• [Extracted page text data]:

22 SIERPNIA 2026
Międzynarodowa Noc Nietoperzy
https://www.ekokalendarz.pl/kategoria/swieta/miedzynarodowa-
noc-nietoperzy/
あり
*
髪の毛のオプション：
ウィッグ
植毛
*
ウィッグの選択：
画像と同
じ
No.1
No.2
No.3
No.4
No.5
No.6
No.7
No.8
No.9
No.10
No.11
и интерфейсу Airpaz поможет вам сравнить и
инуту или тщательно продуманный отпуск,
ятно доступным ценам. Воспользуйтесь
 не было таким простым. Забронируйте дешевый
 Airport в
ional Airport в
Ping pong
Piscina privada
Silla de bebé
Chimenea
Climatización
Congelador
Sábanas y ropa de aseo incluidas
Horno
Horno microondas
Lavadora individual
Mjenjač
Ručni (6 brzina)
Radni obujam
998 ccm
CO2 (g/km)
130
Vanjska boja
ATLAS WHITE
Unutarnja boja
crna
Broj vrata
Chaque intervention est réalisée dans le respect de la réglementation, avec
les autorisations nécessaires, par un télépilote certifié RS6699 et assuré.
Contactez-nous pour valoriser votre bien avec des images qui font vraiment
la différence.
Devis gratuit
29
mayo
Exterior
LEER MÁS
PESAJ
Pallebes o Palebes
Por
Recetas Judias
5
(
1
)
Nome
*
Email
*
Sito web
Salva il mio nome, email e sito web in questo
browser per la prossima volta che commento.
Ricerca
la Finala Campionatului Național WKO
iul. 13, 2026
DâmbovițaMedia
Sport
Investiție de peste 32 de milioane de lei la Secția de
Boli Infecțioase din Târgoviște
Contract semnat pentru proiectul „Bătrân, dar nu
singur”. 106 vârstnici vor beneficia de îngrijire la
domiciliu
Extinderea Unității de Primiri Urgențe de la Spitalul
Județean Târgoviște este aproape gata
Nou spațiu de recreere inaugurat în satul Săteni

• [Your goal]: An exact copy of the lines above, from the one containing "Lavadora individual" down to the one containing "Chaque intervention est" and including both, is the whole answer; retype it and nothing else.

• [Output for this task]:
Lavadora individual
Mjenjač
Ručni (6 brzina)
Radni obujam
998 ccm
CO2 (g/km)
130
Vanjska boja
ATLAS WHITE
Unutarnja boja
crna
Broj vrata
Chaque intervention est réalisée dans le respect de la réglementation, avec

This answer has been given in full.